Adam
Adam

Reputation: 3518

PHP HTML data format

How to process this type of input form:

<form action="update" method="post">
    <table>
        <tr>
            <th>First name</th>
            <th>Last name</th>
        </tr>
        <tr>
            <td><input type="text" name="people[][firstname]" value="John" /></td>
            <td><input type="text" name="people[][surname]" value="Smith" /></td>
        </tr>
        <tr>
            <td><input type="text" name="people[][firstname]" value="Adam" /></td>
            <td><input type="text" name="people[][surname]" value="Boralsky" /></td>
        </tr>
    </table>
</form>

I would expect to receive a multidimensional array, but instead I am receiving this:

array (size=4)
  0 => 
    array (size=1)
      'firstname' => string 'John' (length=4)
  1 => 
    array (size=1)
      'surname' => string 'Smith' (length=5)
  2 => 
    array (size=1)
      'firstname' => string 'Adam' (length=4)
  3 => 
    array (size=1)
      'surname' => string 'Boralsky' (length=8)
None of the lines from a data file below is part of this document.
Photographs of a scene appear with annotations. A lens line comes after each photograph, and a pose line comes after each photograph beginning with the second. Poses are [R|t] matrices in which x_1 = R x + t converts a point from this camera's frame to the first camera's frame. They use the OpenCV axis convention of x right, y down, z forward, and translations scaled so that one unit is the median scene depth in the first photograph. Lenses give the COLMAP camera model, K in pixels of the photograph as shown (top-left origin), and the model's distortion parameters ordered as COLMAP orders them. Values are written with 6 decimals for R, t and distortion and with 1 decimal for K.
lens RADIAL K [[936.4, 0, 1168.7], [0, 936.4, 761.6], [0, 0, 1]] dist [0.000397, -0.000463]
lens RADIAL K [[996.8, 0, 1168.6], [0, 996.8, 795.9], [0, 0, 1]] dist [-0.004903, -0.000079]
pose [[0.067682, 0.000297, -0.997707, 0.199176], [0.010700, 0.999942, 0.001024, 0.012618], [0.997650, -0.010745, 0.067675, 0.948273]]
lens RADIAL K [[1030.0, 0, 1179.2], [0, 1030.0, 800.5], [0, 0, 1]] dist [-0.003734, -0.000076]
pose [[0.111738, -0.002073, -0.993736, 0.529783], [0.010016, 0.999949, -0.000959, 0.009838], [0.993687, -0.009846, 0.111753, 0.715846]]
Has anybody seen this sort of format?

Upvotes: 1

Views: 51

Answers (1)

jbafford
jbafford

Reputation: 5668

That's happening because that's actually what you're asking PHP to do. [] is the "next array index" operator, so when PHP processes the input, it sees people[][firstname] = John, understands that as "Add to $people[] = ['firstname' => 'John']", and you get:

$people = [
    ['firstname' => 'John'],
];

Then, when we get people[][surname] = Smith, "add to $people[] = ['surname' => 'Smith']". Which then gives us:

$people = [
    ['firstname' => 'John'],
    ['Surname' => 'Smith'],
];

and so on.

What you'll need to do is explicitly set an array key in your html. If this is the only person in the form, then instead of people[], use people[0]. If there are multiple people, then you're going to have to dynamically generate an index for each field common to a person.